Nandang menekankan pentingnya ketelitian dalam operasi DVI. “Tim masih melakukan operasi DVI dan prosesnya tidak bisa terburu-buru agar setiap tahapan yang dilakukan tidak terjadi kesalahan sampai para korban nantinya dapat diserahkan kepada keluarganya,” jelasnya. Prosedur yang cermat ini diperlukan untuk memastikan setiap identifikasi akurat sebelum jenazah diserahkan kepada keluarga.

Setelah seluruh proses identifikasi korban selesai dilakukan oleh tim DVI, jenazah akan diserahkan kepada pihak keluarga secara serentak.
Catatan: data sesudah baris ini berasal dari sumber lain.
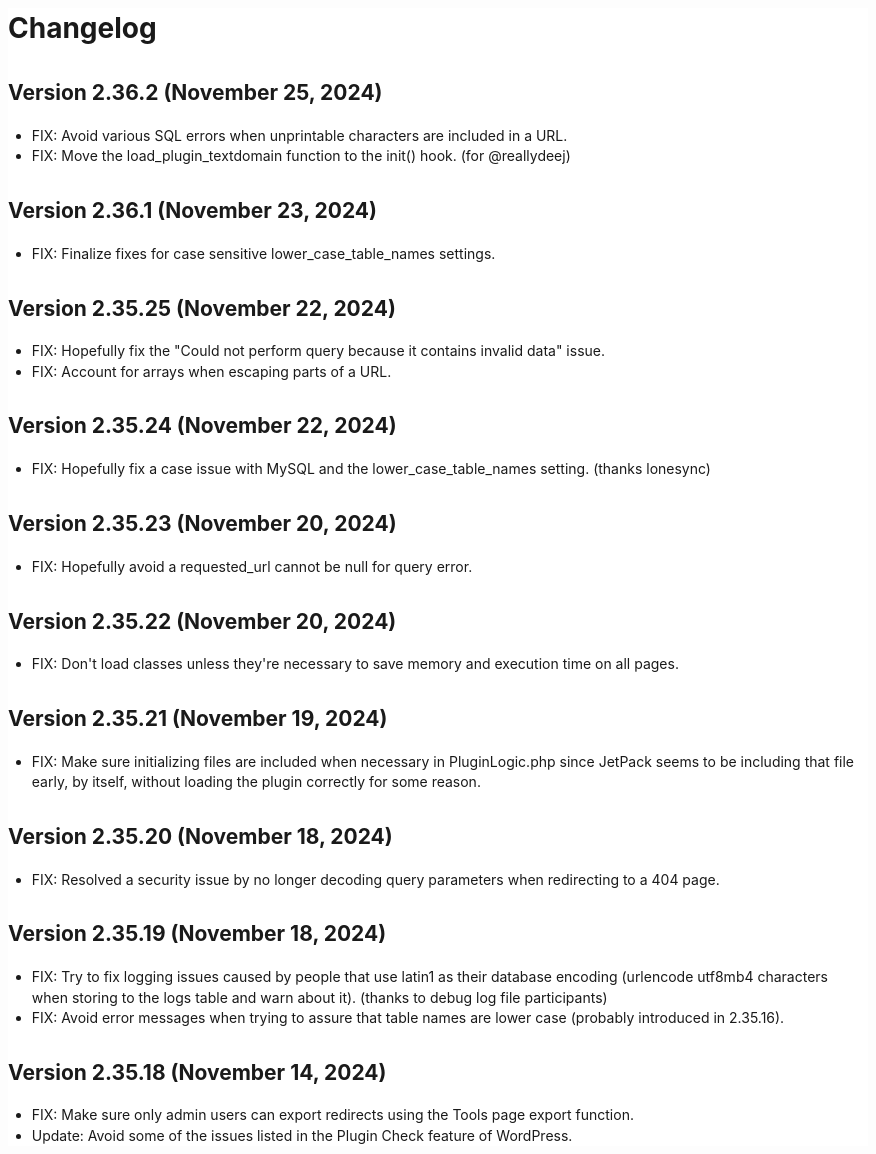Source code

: # Changelog #

## Version 2.36.2 (November 25, 2024) ##
* FIX: Avoid various SQL errors when unprintable characters are included in a URL.
* FIX: Move the load_plugin_textdomain function to the init() hook. (for @reallydeej)

## Version 2.36.1 (November 23, 2024) ##
* FIX: Finalize fixes for case sensitive lower_case_table_names settings.

## Version 2.35.25 (November 22, 2024) ##
* FIX: Hopefully fix the "Could not perform query because it contains invalid data" issue.
* FIX: Account for arrays when escaping parts of a URL.

## Version 2.35.24 (November 22, 2024) ##
* FIX: Hopefully fix a case issue with MySQL and the lower_case_table_names setting. (thanks lonesync)

## Version 2.35.23 (November 20, 2024) ##
* FIX: Hopefully avoid a requested_url cannot be null for query error.

## Version 2.35.22 (November 20, 2024) ##
* FIX: Don't load classes unless they're necessary to save memory and execution time on all pages.

## Version 2.35.21 (November 19, 2024) ##
* FIX: Make sure initializing files are included when necessary in PluginLogic.php since JetPack seems to be including that file early, by itself, without loading the plugin correctly for some reason.

## Version 2.35.20 (November 18, 2024) ##
* FIX: Resolved a security issue by no longer decoding query parameters when redirecting to a 404 page.

## Version 2.35.19 (November 18, 2024) ##
* FIX: Try to fix logging issues caused by people that use latin1 as their database encoding (urlencode utf8mb4 characters when storing to the logs table and warn about it). (thanks to debug log file participants)
* FIX: Avoid error messages when trying to assure that table names are lower case (probably introduced in 2.35.16).

## Version 2.35.18 (November 14, 2024) ##
* FIX: Make sure only admin users can export redirects using the Tools page export function.
* Update: Avoid some of the issues listed in the Plugin Check feature of WordPress.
Ini merupakan bagian dari komitmen kepolisian untuk menyelesaikan penanganan insiden ini secara menyeluruh dan transparan.

Berikut adalah daftar korban meninggal dunia yang telah berhasil diidentifikasi:

  • Aryanto (49), sopir mobil tangki PT Seleraya, warga Lubuk Linggau.
  • Martono (48), penumpang mobil tangki PT Seleraya, warga Musi Rawas Utara.
  • Alif (44), sopir Bus ALS, warga Jawa Tengah.
  • Saf (50), kernet Bus ALS, warga Medan.
  • Maleh (42), kru Bus ALS, warga Medan.
  • Relodo, penumpang Bus ALS.
  • Zulkifli, penumpang Bus ALS.
  • Aldi Sulistiawan, penumpang Bus ALS.
  • Rani, penumpang Bus ALS sekaligus istri Aldi Sulistiawan.
  • Bela, penumpang Bus ALS, anak dari Aldi Sulistiawan dan Rani.